7. Spider middlewares (Spider middleware)
Spider middleware is a hook framework between the Scrapy engine and the spider. It mainly The job is to process the spider's response input and request output. It provides a way to extend Scrapy's functionality with custom code. Spider middleware is a framework that hooks into Scrapy's spider processing mechanism. You can insert custom code to handle requests sent to spiders and return response content and items obtained by spiders.
8. Scheduler middlewares (Scheduling middleware)
Scheduling middleware is the middleware between the Scrapy engine and scheduling, mainly Work is done by sending requests and responses from the Scrapy engine to the scheduler. He provides a custom code to extend Scrapy's functionality.

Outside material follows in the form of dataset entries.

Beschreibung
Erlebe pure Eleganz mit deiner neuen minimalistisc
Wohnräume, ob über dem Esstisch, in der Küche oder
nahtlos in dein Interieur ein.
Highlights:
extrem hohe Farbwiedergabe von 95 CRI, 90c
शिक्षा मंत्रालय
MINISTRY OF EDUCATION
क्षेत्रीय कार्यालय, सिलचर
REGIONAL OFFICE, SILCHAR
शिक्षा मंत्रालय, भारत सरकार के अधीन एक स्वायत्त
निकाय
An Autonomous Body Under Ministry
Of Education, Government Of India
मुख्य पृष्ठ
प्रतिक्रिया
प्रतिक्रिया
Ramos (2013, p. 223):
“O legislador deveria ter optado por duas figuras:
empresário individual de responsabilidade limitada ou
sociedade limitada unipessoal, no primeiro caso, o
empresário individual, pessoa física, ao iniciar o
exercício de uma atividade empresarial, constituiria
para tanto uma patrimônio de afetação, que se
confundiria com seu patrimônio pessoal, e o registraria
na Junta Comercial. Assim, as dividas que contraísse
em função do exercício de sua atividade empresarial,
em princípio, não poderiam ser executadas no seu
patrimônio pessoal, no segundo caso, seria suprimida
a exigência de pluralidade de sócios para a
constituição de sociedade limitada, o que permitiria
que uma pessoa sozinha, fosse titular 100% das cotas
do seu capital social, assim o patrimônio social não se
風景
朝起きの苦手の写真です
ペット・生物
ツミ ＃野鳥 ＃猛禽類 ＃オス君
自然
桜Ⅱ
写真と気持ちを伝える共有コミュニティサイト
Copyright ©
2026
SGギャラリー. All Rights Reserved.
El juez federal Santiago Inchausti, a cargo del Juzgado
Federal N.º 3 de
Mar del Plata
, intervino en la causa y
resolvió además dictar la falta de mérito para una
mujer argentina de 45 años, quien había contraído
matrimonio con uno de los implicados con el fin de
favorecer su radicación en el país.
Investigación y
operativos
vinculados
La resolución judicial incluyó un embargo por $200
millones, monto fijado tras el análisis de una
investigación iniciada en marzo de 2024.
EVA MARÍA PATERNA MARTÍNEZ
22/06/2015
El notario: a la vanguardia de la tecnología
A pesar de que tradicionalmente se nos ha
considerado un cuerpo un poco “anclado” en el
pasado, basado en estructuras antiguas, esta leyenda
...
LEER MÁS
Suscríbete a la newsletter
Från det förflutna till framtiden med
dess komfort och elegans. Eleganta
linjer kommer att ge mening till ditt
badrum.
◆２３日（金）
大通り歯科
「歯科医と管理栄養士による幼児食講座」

3. Data processing process
The entire data processing process of Scrapy is controlled by the Scrapy engine, and its main operation mode is:
The engine opens a domain name, the spider processes the domain name, and lets the spider obtain the first crawled URL.
The engine obtains the first URL that needs to be crawled from the spider, and then schedules it as a request in the schedule.
The engine obtains the next page to crawl from the scheduler.
The schedule returns the next crawled URL to the engine, and the engine sends them to the downloader through the download middleware.
When the web page is downloaded by the downloader, the response content is sent to the engine through the download middleware.
The engine receives the response from the downloader and sends it to the spider through the spider middleware for processing.
The spider processes the response and returns the crawled items, and then sends a new request to the engine.
The engine will capture the project pipeline and send a request to the scheduler.
The system repeats the operations following the second step until there are no requests in the schedule, and then disconnects the engine from the domain.
4. Driver
Scrapy is a popular Python event-driven network framework written by Twisted. It uses non-blocking asynchronous processing.
The above is the entire content of this article. I hope it will be helpful to everyone's learning, and I also hope that everyone will subscribe to the PHP Chinese website.
For more articles related to the architecture of Scrapy, the Python crawling framework, please pay attention to the PHP Chinese website!